> [WORK TO BE COMPLETED]: Transcribe exactly the lines from the one holding "part: (350, 553) -> (247, 462), size x1.6" to the end of the data below, including both of those lines and no others.

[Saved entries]
═══
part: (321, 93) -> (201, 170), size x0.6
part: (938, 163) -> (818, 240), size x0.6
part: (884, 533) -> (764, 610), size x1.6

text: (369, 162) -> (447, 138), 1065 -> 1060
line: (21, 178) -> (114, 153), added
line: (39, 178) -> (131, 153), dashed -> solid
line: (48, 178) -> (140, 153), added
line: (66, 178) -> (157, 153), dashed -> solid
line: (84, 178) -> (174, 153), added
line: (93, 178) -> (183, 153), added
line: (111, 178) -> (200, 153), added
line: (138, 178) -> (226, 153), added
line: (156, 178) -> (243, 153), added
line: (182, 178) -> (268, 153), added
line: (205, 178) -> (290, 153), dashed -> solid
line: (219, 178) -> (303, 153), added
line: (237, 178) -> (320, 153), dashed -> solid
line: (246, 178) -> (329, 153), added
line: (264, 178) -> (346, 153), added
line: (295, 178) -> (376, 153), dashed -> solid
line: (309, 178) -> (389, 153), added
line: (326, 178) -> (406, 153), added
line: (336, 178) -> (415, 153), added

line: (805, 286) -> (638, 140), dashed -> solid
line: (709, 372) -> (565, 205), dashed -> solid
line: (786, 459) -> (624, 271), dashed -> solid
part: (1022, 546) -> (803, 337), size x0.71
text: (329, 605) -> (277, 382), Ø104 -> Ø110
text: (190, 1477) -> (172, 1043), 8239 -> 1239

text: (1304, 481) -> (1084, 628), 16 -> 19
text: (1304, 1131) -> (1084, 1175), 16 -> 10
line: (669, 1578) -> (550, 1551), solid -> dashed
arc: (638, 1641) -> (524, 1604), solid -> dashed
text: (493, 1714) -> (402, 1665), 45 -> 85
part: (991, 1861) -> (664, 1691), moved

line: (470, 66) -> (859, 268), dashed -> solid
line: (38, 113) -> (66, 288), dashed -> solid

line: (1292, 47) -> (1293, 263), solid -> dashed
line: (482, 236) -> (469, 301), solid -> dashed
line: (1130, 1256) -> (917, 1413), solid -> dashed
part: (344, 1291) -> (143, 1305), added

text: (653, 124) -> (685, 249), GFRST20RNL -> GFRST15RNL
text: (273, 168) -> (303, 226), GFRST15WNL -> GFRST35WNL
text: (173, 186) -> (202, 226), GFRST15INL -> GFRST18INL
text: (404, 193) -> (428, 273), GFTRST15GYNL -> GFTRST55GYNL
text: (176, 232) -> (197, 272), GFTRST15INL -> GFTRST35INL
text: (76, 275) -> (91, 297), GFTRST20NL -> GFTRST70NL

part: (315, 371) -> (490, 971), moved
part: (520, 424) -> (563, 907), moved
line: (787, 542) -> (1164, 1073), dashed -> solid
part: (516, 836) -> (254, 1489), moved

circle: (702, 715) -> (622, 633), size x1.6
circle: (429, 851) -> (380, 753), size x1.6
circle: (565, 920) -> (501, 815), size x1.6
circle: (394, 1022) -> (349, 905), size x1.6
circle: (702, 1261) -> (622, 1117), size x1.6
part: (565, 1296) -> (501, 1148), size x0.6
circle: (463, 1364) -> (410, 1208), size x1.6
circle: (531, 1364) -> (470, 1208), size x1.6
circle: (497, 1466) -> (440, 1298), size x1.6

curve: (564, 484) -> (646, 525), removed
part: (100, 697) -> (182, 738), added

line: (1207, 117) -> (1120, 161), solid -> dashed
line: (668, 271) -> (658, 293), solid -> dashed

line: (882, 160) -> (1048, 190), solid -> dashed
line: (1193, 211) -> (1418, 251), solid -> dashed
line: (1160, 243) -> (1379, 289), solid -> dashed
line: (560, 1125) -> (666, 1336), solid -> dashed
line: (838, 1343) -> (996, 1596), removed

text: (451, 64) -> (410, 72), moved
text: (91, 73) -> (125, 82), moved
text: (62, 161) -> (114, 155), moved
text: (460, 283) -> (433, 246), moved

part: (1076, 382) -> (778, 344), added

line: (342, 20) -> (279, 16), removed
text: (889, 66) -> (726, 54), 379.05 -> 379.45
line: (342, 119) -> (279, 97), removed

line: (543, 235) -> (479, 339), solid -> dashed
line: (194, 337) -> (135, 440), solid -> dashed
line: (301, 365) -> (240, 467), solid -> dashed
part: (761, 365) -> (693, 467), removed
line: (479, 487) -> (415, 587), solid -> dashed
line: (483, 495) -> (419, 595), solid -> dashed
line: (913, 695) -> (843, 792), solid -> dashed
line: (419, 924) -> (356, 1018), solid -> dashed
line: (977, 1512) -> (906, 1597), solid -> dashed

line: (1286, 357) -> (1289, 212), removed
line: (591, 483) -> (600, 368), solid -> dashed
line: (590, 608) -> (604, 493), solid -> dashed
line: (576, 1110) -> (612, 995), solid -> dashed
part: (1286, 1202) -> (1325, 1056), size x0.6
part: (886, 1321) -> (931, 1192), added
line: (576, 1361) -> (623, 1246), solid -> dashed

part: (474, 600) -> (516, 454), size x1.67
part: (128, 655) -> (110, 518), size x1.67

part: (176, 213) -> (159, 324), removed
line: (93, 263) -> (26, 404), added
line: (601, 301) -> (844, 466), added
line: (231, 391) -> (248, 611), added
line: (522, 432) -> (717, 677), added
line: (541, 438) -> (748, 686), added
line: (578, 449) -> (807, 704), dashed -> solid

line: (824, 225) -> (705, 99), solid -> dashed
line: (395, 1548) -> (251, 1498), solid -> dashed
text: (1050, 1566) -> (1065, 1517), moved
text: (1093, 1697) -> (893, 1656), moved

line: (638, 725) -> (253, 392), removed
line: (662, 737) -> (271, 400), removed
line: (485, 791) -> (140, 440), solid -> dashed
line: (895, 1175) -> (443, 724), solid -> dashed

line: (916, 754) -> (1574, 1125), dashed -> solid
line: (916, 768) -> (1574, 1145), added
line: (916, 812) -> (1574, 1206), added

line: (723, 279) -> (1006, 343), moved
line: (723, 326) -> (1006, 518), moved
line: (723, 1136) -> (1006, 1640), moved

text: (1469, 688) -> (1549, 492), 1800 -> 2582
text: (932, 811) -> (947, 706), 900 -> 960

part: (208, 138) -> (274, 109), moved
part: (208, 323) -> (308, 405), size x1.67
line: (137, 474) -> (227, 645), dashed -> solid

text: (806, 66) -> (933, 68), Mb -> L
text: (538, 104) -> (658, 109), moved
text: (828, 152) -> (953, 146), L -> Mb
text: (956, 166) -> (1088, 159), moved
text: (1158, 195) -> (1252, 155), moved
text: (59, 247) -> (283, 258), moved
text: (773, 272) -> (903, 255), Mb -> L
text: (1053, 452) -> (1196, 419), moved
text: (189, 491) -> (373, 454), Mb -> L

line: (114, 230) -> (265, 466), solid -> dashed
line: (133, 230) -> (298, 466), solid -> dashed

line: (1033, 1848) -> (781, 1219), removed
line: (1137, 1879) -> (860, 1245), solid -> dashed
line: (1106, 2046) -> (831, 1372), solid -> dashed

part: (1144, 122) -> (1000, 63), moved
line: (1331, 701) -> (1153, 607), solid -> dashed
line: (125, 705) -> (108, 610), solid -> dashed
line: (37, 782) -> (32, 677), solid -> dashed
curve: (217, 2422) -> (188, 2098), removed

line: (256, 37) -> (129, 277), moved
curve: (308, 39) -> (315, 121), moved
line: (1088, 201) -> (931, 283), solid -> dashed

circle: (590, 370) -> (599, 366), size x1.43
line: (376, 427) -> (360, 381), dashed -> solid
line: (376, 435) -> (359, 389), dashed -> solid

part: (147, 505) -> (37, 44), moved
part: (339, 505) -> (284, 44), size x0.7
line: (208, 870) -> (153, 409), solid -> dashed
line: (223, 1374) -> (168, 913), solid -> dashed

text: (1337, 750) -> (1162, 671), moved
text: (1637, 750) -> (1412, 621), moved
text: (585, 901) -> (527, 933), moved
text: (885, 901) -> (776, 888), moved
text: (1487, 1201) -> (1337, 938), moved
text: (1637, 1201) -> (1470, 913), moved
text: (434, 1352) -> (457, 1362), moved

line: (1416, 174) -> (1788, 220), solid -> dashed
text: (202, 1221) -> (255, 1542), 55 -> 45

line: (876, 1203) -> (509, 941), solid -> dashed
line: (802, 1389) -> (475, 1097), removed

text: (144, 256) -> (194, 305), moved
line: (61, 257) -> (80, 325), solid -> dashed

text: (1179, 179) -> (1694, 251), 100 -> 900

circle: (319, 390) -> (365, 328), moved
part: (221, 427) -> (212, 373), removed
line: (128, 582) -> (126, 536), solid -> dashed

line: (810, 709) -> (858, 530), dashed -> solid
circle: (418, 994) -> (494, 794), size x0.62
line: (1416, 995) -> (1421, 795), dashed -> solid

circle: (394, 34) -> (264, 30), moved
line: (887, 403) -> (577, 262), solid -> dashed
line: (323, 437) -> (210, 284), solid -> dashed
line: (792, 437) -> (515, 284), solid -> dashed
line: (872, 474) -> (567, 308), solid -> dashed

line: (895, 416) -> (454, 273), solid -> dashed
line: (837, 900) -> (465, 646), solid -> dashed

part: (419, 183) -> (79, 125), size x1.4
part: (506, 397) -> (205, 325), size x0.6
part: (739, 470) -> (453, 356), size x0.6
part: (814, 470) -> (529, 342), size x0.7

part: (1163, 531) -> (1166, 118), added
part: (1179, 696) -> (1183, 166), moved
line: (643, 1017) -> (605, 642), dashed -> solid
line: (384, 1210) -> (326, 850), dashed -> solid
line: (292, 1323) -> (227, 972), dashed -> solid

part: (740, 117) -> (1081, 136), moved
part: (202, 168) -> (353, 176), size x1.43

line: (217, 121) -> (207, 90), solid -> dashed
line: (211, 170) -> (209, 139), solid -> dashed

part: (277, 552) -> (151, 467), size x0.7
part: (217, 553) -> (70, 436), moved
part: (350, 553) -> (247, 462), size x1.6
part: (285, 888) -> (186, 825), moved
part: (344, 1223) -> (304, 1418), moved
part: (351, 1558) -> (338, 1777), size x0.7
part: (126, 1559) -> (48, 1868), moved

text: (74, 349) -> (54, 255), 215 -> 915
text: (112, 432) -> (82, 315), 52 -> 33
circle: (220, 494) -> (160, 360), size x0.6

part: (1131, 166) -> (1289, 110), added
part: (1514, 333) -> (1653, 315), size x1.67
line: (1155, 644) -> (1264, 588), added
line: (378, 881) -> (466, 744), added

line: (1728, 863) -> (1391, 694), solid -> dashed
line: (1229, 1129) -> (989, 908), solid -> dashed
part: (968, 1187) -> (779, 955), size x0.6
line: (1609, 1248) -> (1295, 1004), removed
═══
> [ANSWER BOX]:
part: (350, 553) -> (247, 462), size x1.6
part: (285, 888) -> (186, 825), moved
part: (344, 1223) -> (304, 1418), moved
part: (351, 1558) -> (338, 1777), size x0.7
part: (126, 1559) -> (48, 1868), moved

text: (74, 349) -> (54, 255), 215 -> 915
text: (112, 432) -> (82, 315), 52 -> 33
circle: (220, 494) -> (160, 360), size x0.6

part: (1131, 166) -> (1289, 110), added
part: (1514, 333) -> (1653, 315), size x1.67
line: (1155, 644) -> (1264, 588), added
line: (378, 881) -> (466, 744), added

line: (1728, 863) -> (1391, 694), solid -> dashed
line: (1229, 1129) -> (989, 908), solid -> dashed
part: (968, 1187) -> (779, 955), size x0.6
line: (1609, 1248) -> (1295, 1004), removed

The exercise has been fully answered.